Ancak hâkimin bu takdiri, TCK 3/1'e, yani fiilin ağırlığıyla orantılı olmak zorundadır. Fiilin ağırlığı alt sınırdan bir cezayı orantısız (çok az) kılıyorsa, hâkimin alt sınırdan ayrılması (artırım yapması) bir zorunluluktur. Tersi durumda, fiilin ağırlığına göre üst sınırdan verilen bir ceza orantısız (çok fazla) ise, bu da hukuka aykırılık teşkil eder. Dolayısıyla TCK 3/1, hâkimin TCK 61 uygulamasının hem sanık lehine hem de mağdur ve kamu vicdanı lehine denetlenmesini sağlayan temel temyiz gerekçesidir.


İKİNCİ FIKRA – TCK 3/2: Hukukun Tarafsızlığı: KANUN ÖNÜNDE EŞİTLİK VE AYRIMCILIK YASAĞI



Mutlak Yasak: TCK Madde 3/2 Ne Anlama Geliyor?


Maddenin ikinci fıkrası, ceza hukukunun mutlak tarafsızlığını ve adaletin "gözlerinin bağlı" olmasını teminat altına alır.

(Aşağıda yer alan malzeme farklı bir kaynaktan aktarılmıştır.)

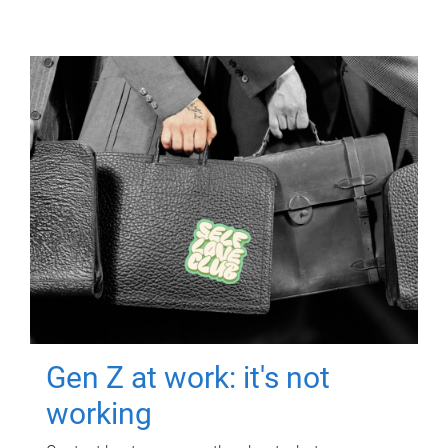
Gen Z at work: it's not
working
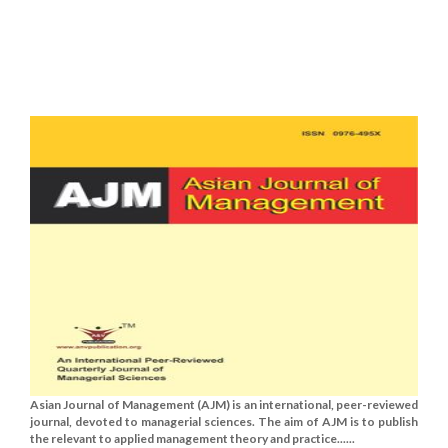
Asian Journal of Management (AJM) is an international, peer-reviewed
journal, devoted to managerial sciences. The aim of AJM is to publish
the relevant to applied management theory and practice......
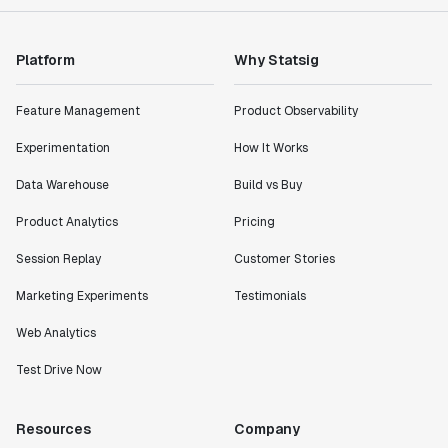
"Statsig has enabled us to quickly understand the
Platform
Why Statsig
impact of the features we ship."
Shannon Priem
Feature Management
Product Observability
Lead PM
Experimentation
How It Works
Data Warehouse
Build vs Buy
Product Analytics
Pricing
"I know that we are able to impact our key business
Session Replay
Customer Stories
metrics in a positive way with Statsig. We are
definitely heading in the right direction with
Marketing Experiments
Testimonials
Statsig."
Partha Sarathi
Web Analytics
Director of Engineering
Test Drive Now
"Working with the Statsig team feels like we're
Resources
Company
working with a team within our own company."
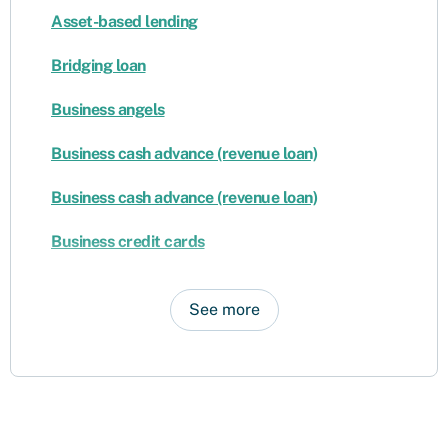
Asset-based lending
Bridging loan
Business angels
Business cash advance (revenue loan)
Business cash advance (revenue loan)
Business credit cards
See more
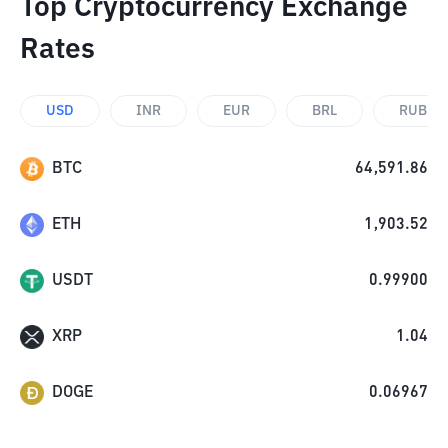
Top Cryptocurrency Exchange
Rates
USD
INR
EUR
BRL
RUB
BTC
64,591.86
ETH
1,903.52
USDT
0.99900
XRP
1.04
DOGE
0.06967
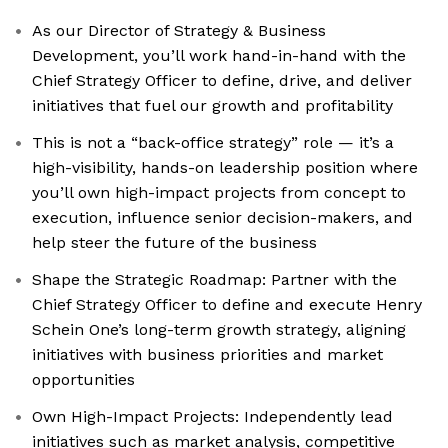
As our Director of Strategy & Business
Development, you’ll work hand-in-hand with the
Chief Strategy Officer to define, drive, and deliver
initiatives that fuel our growth and profitability
This is not a “back-office strategy” role — it’s a
high-visibility, hands-on leadership position where
you’ll own high-impact projects from concept to
execution, influence senior decision-makers, and
help steer the future of the business
Shape the Strategic Roadmap: Partner with the
Chief Strategy Officer to define and execute Henry
Schein One’s long-term growth strategy, aligning
initiatives with business priorities and market
opportunities
Own High-Impact Projects: Independently lead
initiatives such as market analysis, competitive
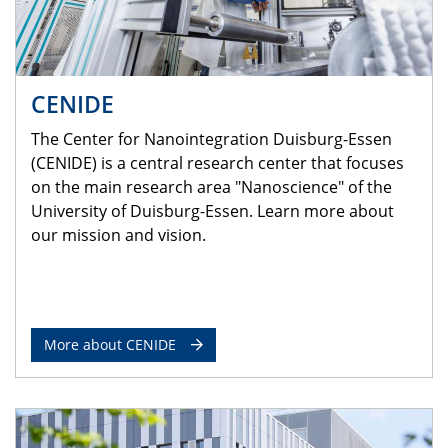
CENIDE
The Center for Nanointegration Duisburg-Essen
(CENIDE) is a central research center that focuses
on the main research area "Nanoscience" of the
University of Duisburg-Essen. Learn more about
our mission and vision.
More about CENIDE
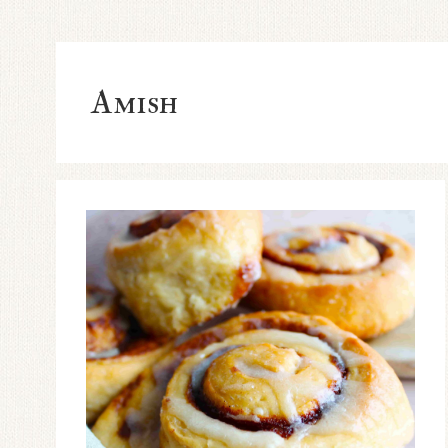
Amish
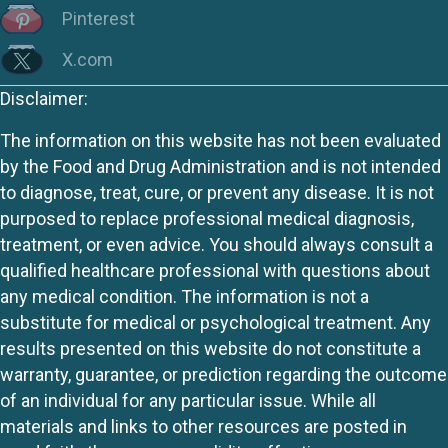
Pinterest
X.com
Disclaimer:
The information on this website has not been evaluated
by the Food and Drug Administration and is not intended
to diagnose, treat, cure, or prevent any disease. It is not
purposed to replace professional medical diagnosis,
treatment, or even advice. You should always consult a
qualified healthcare professional with questions about
any medical condition. The information is not a
substitute for medical or psychological treatment. Any
results presented on this website do not constitute a
warranty, guarantee, or prediction regarding the outcome
of an individual for any particular issue. While all
materials and links to other resources are posted in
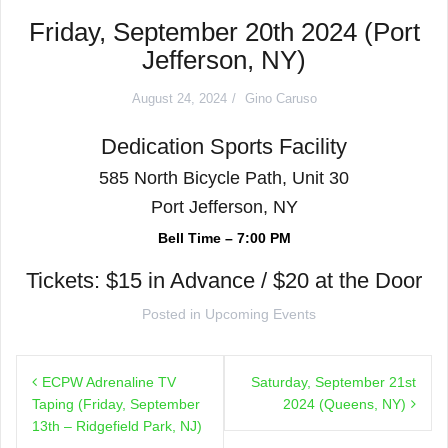
Friday, September 20th 2024 (Port
Jefferson, NY)
August 24, 2024
Gino Caruso
Dedication Sports Facility
585 North Bicycle Path, Unit 30
Port Jefferson, NY
Bell Time – 7:00 PM
Tickets: $15 in Advance / $20 at the Door
Posted in
Upcoming Events
Post
ECPW Adrenaline TV
Saturday, September 21st
navigation
Taping (Friday, September
2024 (Queens, NY)
13th – Ridgefield Park, NJ)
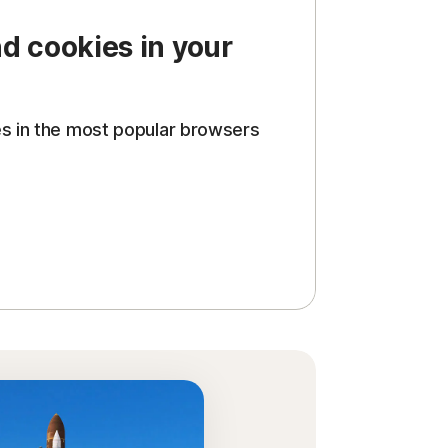
d cookies in your
es in the most popular browsers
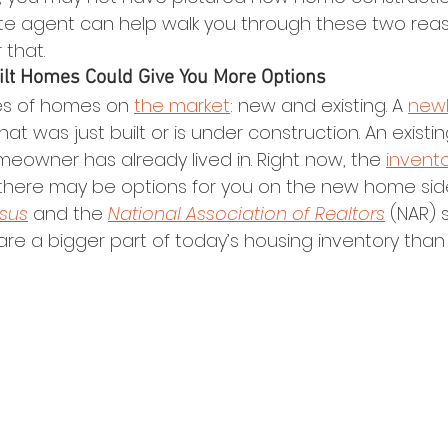
ate agent can help walk you through these two rea
 that.
ilt Homes Could Give You More Options
es of homes on 
the market
: new and existing. A 
newl
hat was just built or is under construction. An existi
eowner has already lived in. Right now, the 
invent
t there may be options for you on the new home side
sus
 and the 
National Association of Realtors
 (NAR) 
are a bigger part of today’s housing inventory than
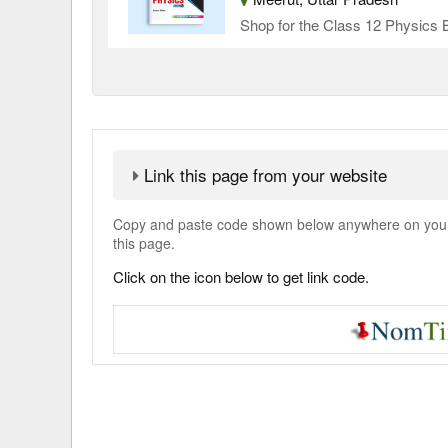
Shop for the Class 12 Physics B
Link this page from your website
Copy and paste code shown below anywhere on your w
this page.
Click on the icon below to get link code.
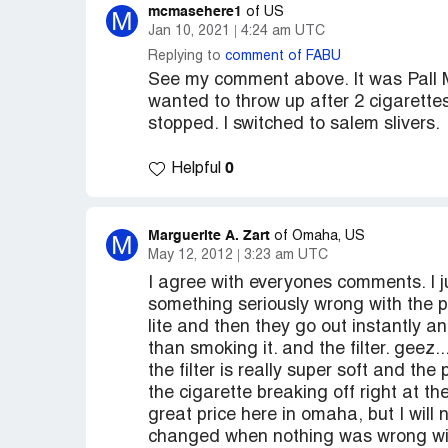
mcmasehere1
M
of US
Jan 10, 2021
4:24 am UTC
Replying to
comment of FABU
See my comment above. It was Pall M
wanted to throw up after 2 cigarettes
stopped. I switched to salem slivers.
0
Helpful
Marguerite A. Zart
M
of Omaha, US
May 12, 2012
3:23 am UTC
I agree with everyones comments. I ju
something seriously wrong with the pal
lite and then they go out instantly an
than smoking it. and the filter. geez...
the filter is really super soft and t
the cigarette breaking off right at th
great price here in omaha, but I will
changed when nothing was wrong with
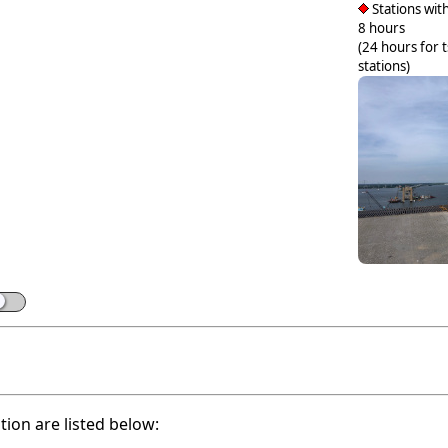
Stations with
8 hours
(24 hours for 
stations)
ation are listed below:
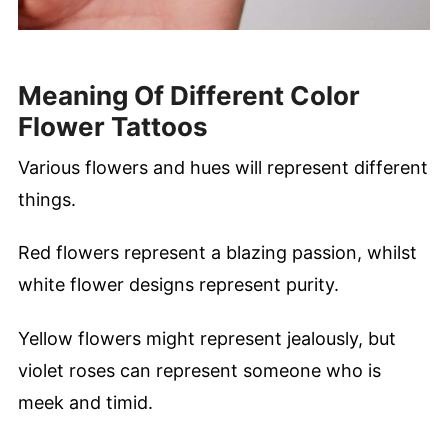
Meaning Of Different Color
Flower Tattoos
Various flowers and hues will represent different
things.
Red flowers represent a blazing passion, whilst
white flower designs represent purity.
Yellow flowers might represent jealously, but
violet roses can represent someone who is
meek and timid.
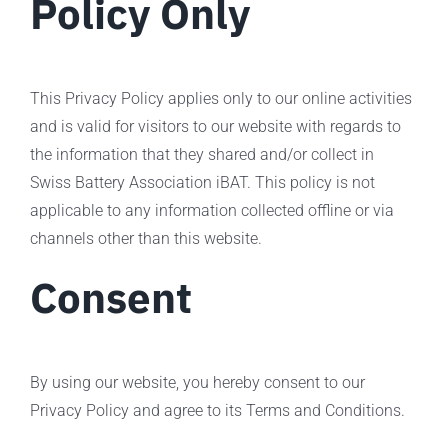
Policy Only
This Privacy Policy applies only to our online activities
and is valid for visitors to our website with regards to
the information that they shared and/or collect in
Swiss Battery Association iBAT. This policy is not
applicable to any information collected offline or via
channels other than this website.
Consent
By using our website, you hereby consent to our
Privacy Policy and agree to its Terms and Conditions.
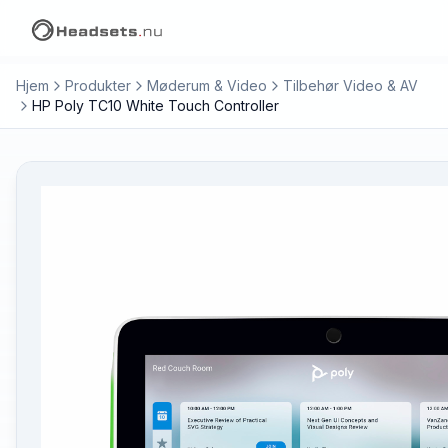
Hjem
Produkter
Møderum & Video
Tilbehør Video & AV
HP Poly TC10 White Touch Controller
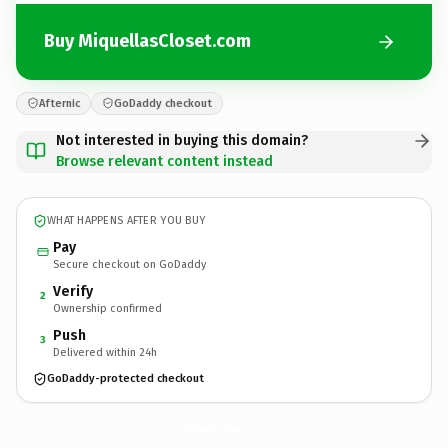
Buy MiquellasCloset.com
Afternic
GoDaddy checkout
Not interested in buying this domain?
Browse relevant content instead
WHAT HAPPENS AFTER YOU BUY
Pay
Secure checkout on GoDaddy
Verify
2
Ownership confirmed
Push
3
Delivered within 24h
GoDaddy-protected checkout
MiquellasCloset.
com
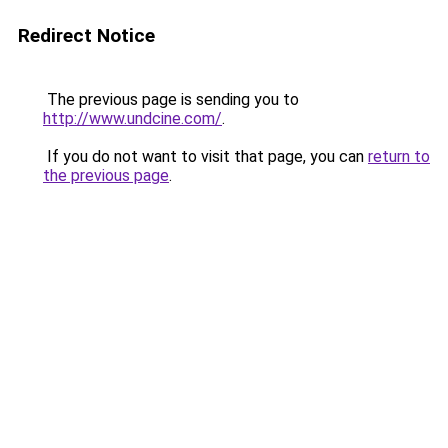
Redirect Notice
The previous page is sending you to
http://www.undcine.com/
.
If you do not want to visit that page, you can
return to
the previous page
.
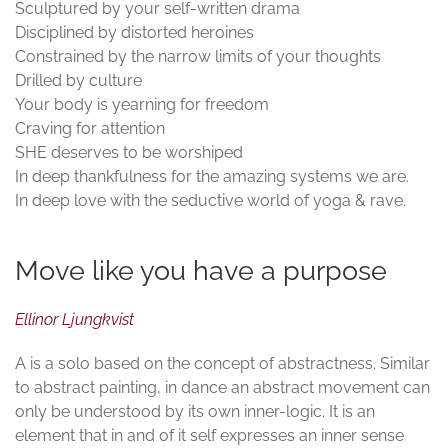
Sculptured by your self-written drama
Disciplined by distorted heroines
Constrained by the narrow limits of your thoughts
Drilled by culture
Your body is yearning for freedom
Craving for attention
SHE deserves to be worshiped
In deep thankfulness for the amazing systems we are.
In deep love with the seductive world of yoga & rave.
Move like you have a purpose
Ellinor Ljungkvist
A is a solo based on the concept of abstractness. Similar
to abstract painting, in dance an abstract movement can
only be understood by its own inner-logic. It is an
element that in and of it self expresses an inner sense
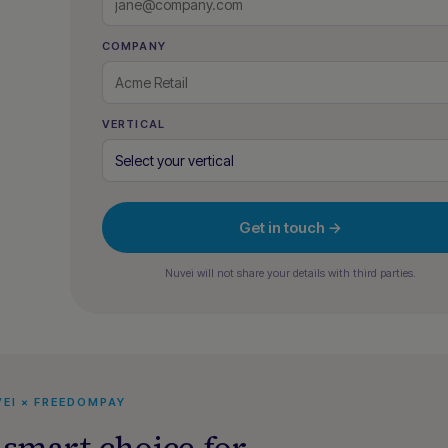
COMPANY
VERTICAL
Get in touch →
Nuvei will not share your details with third parties.
EI × FREEDOMPAY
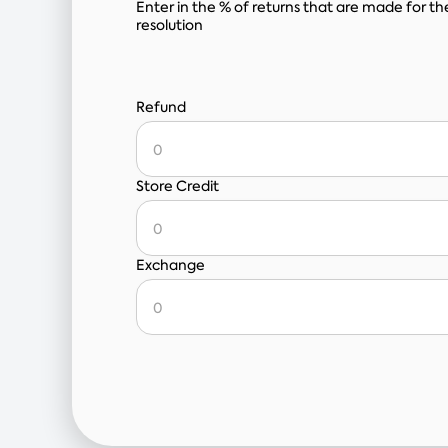
Enter in the % of returns that are made for th
resolution
Refund
Store Credit
Exchange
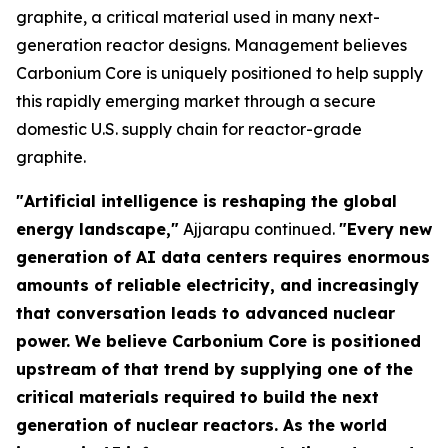
graphite, a critical material used in many next-
generation reactor designs. Management believes
Carbonium Core is uniquely positioned to help supply
this rapidly emerging market through a secure
domestic U.S. supply chain for reactor-grade
graphite.
"Artificial intelligence is reshaping the global
energy landscape,"
Ajjarapu continued.
"Every new
generation of AI data centers requires enormous
amounts of reliable electricity, and increasingly
that conversation leads to advanced nuclear
power. We believe Carbonium Core is positioned
upstream of that trend by supplying one of the
critical materials required to build the next
generation of nuclear reactors. As the world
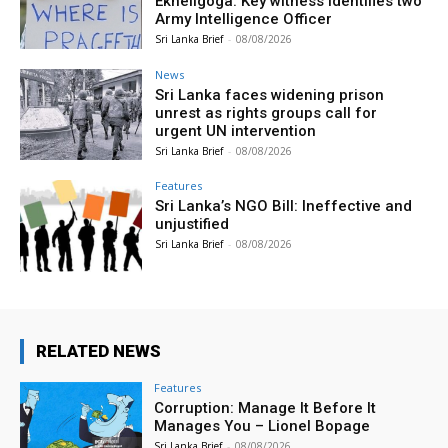
Ekneligoga: Key witness identifies two
Army Intelligence Officer
Sri Lanka Brief
-
08/08/2026
News
Sri Lanka faces widening prison
unrest as rights groups call for
urgent UN intervention
Sri Lanka Brief
-
08/08/2026
Features
Sri Lanka’s NGO Bill: Ineffective and
unjustified
Sri Lanka Brief
-
08/08/2026
RELATED NEWS
Features
Corruption: Manage It Before It
Manages You – Lionel Bopage
Sri Lanka Brief
-
08/08/2026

Metin hiçbir yoruma yer bırakmayacak kadar açıktır:

(2) Ceza Kanununun uygulamasında kişiler arasında ırk, dil, din, mezhep, milliyet, renk, cinsiyet, siyasal veya diğer fikir yahut düşünceleri, felsefi inanç, milli veya sosyal köken, doğum, ekonomik ve diğer toplumsal konumları yönünden ayrım yapılamaz ve hiçbir kimseye ayrıcalık tanınamaz."


Bu fıkra, ceza adalet sistemini yürüten tüm aktörlere (polis, savcı, hâkim, infaz görevlileri) yönelik bağlayıcı ve mutlak bir emir niteliğindedir.


Eşitlik İlkesinin İki Yüzü: Ayrımcılık Yasağı vs. Ayrıcalık Yasağı


TCK Madde 3/2'nin metni, genellikle göz ardı edilen çift kilitli bir güvence içerir. Bu ilke, sadece dezavantajlı grupları korumakla kalmaz, aynı zamanda avantajlı grupların kayırılmasını da yasaklar:


  1. Ayrımcılık Yasağı (Negatif Yükümlülük): "ayrım yapılamaz" ifadesi, kanun uygulayıcısının bir kişiye, fıkrada sayılan (ırk, din, cinsiyet, siyasi görüş vb.) özelliklerinden dolayı daha kötü veya daha dezavantajlı bir muamelede bulunmasını kategorik olarak yasaklar. Örneğin, bir sanığın siyasi görüşü nedeniyle daha ağır bir ceza alması bu yasağın ihlalidir.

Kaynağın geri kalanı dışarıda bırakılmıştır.